Description of the task:
Work through the records that follow and return each line containing the word "Lexis".

Data for analysis:
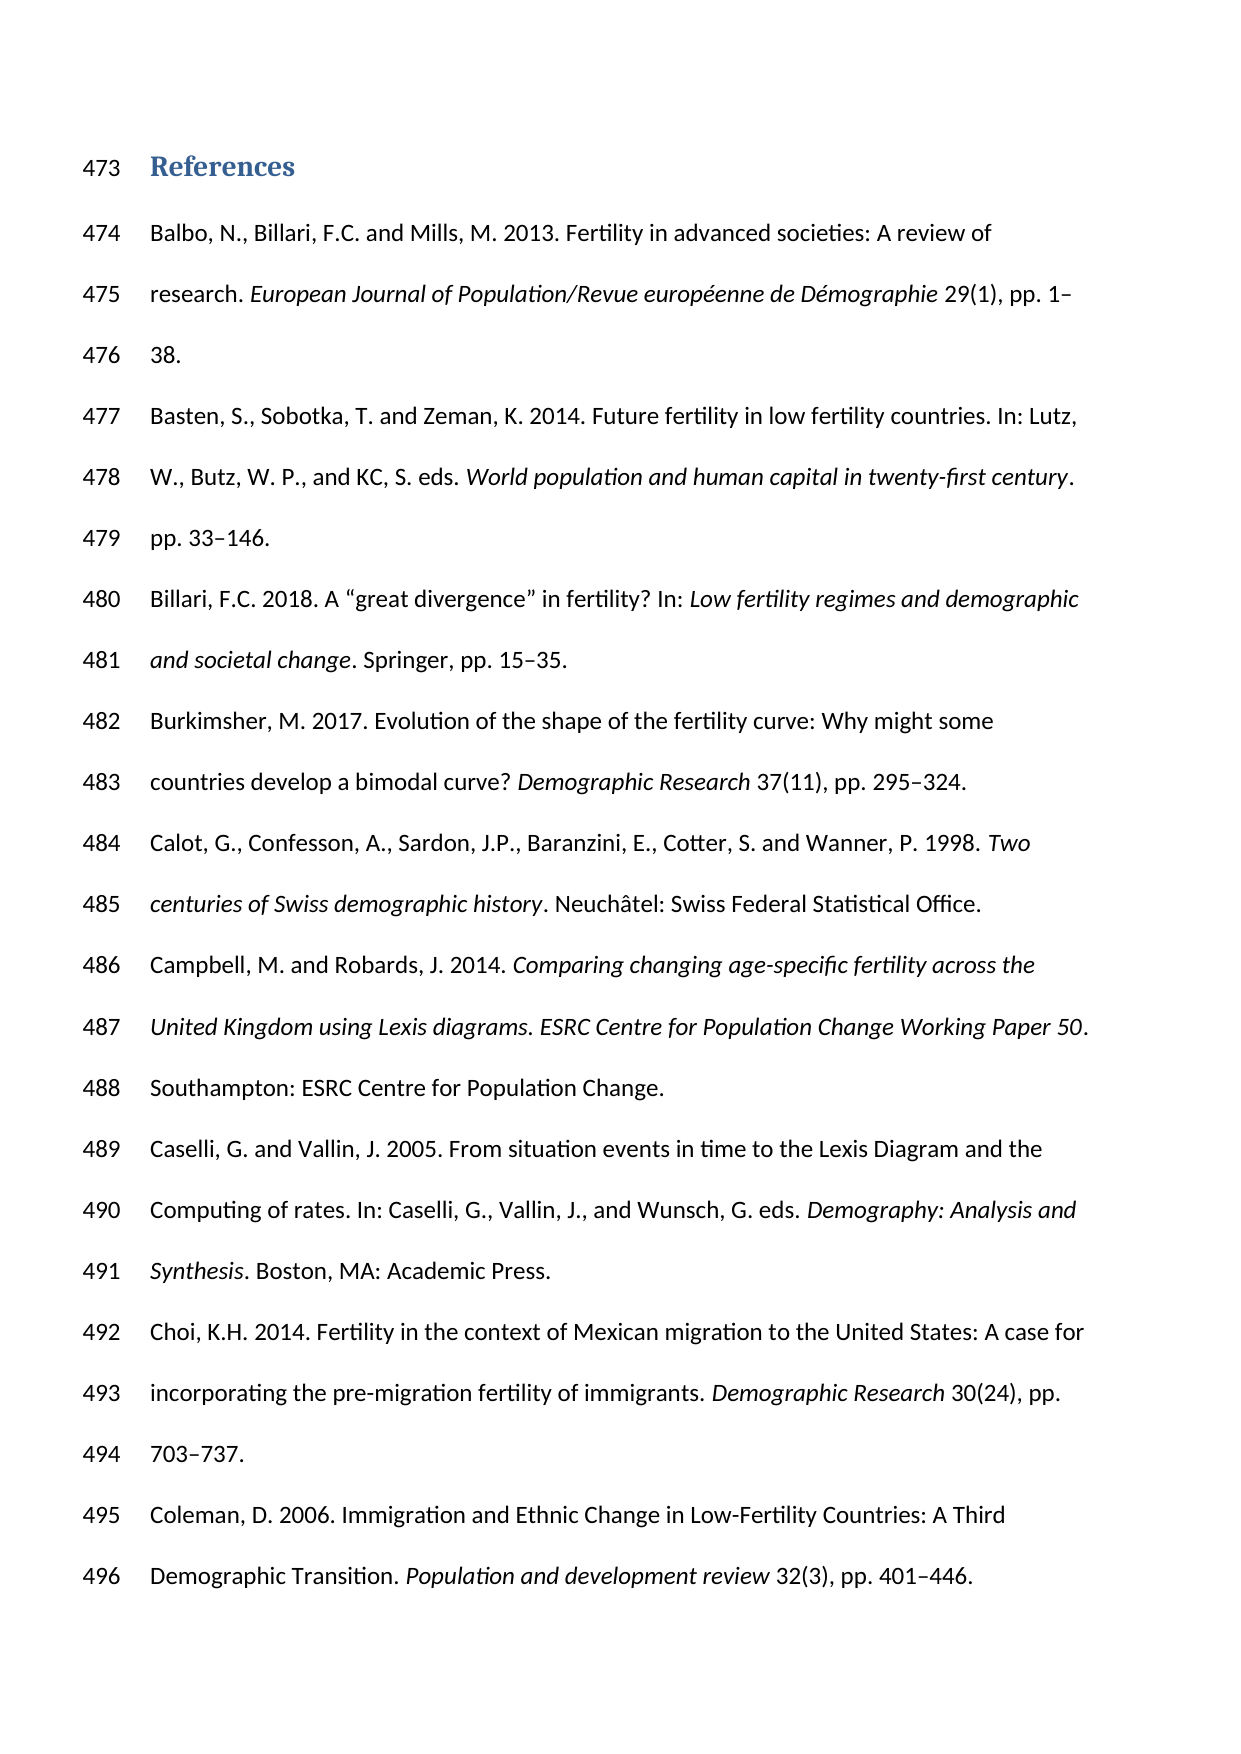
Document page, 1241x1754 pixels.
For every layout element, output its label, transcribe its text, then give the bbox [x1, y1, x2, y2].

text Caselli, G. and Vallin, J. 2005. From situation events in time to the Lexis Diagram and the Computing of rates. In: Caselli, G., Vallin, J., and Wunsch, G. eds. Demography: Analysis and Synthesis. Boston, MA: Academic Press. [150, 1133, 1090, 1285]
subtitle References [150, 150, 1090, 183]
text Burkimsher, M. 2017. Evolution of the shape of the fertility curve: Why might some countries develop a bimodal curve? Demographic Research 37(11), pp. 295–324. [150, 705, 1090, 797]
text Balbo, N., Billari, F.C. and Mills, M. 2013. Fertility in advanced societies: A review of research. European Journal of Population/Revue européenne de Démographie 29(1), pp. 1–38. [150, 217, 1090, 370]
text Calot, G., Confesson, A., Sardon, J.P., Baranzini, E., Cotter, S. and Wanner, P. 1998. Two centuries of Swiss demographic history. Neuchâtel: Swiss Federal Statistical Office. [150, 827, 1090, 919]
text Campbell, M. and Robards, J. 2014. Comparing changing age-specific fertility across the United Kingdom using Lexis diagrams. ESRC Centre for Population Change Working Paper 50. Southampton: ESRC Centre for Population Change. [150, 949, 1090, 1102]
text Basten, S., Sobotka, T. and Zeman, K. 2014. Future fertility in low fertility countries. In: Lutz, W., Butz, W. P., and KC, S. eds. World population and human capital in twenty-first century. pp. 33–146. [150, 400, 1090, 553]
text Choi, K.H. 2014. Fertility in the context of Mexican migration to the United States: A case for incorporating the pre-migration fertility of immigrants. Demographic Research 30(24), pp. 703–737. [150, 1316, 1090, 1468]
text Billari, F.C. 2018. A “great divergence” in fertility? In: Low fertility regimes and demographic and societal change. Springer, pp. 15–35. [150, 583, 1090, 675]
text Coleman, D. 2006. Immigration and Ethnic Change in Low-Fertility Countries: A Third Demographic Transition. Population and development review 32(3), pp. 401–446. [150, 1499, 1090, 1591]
---
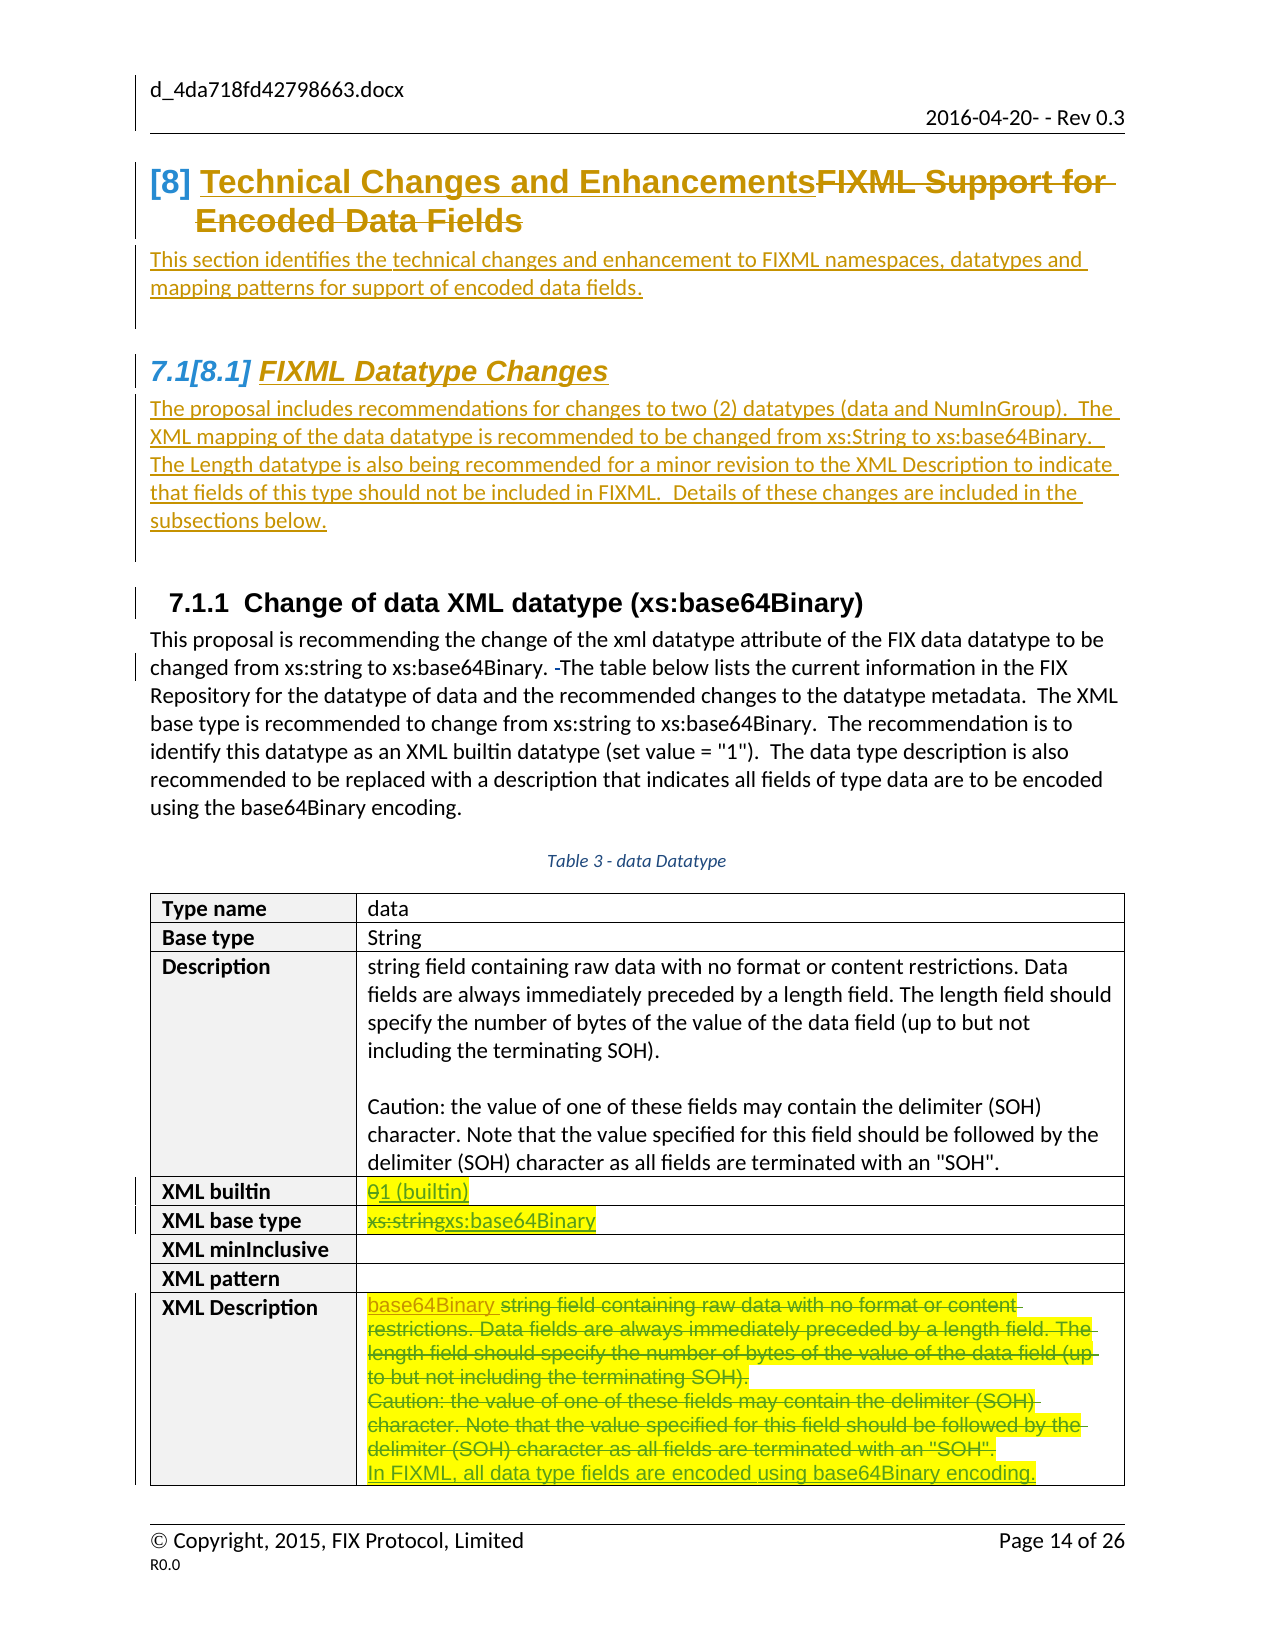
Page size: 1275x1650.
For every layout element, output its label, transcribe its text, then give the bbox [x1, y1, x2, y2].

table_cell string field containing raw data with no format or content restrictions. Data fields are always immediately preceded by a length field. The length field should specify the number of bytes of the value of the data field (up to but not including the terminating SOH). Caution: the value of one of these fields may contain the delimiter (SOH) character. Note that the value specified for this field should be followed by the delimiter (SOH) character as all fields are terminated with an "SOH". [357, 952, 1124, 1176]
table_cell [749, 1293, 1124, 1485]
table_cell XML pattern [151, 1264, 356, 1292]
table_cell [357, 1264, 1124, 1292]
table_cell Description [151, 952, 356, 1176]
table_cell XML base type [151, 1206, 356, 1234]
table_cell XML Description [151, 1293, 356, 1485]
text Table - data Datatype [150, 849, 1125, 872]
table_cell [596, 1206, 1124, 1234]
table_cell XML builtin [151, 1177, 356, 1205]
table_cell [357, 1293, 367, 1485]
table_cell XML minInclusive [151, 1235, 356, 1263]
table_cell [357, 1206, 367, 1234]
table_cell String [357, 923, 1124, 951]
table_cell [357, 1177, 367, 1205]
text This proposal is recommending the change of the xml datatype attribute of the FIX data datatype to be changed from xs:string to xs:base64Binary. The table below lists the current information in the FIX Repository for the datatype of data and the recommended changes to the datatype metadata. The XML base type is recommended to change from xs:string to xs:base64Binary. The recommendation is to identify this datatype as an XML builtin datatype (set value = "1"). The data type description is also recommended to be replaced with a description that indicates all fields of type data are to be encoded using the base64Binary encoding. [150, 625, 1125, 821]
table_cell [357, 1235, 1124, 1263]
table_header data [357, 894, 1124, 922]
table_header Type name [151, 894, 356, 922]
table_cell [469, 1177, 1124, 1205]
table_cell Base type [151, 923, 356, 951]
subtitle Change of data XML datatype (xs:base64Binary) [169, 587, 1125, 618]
* * *
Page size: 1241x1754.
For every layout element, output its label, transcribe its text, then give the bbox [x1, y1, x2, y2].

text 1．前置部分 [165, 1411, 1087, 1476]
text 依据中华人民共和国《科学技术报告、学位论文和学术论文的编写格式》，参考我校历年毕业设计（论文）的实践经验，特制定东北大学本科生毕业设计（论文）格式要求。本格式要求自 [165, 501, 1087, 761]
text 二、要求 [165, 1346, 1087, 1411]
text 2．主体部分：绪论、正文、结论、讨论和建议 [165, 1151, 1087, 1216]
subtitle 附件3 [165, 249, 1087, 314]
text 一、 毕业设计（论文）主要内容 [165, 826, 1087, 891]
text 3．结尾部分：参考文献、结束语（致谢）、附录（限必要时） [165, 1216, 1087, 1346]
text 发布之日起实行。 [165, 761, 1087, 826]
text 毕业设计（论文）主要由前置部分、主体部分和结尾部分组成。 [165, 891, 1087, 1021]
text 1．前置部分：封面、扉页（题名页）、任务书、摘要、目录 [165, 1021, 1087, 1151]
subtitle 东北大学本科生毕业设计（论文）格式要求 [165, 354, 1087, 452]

Output below:
text Caselli, G. and Vallin, J. 2005. From situation events in time to the Lexis Diagram and the Computing of rates. In: Caselli, G., Vallin, J., and Wunsch, G. eds. Demography: Analysis and Synthesis. Boston, MA: Academic Press. [150, 1133, 1090, 1285]
text Campbell, M. and Robards, J. 2014. Comparing changing age-specific fertility across the United Kingdom using Lexis diagrams. ESRC Centre for Population Change Working Paper 50. Southampton: ESRC Centre for Population Change. [150, 949, 1090, 1102]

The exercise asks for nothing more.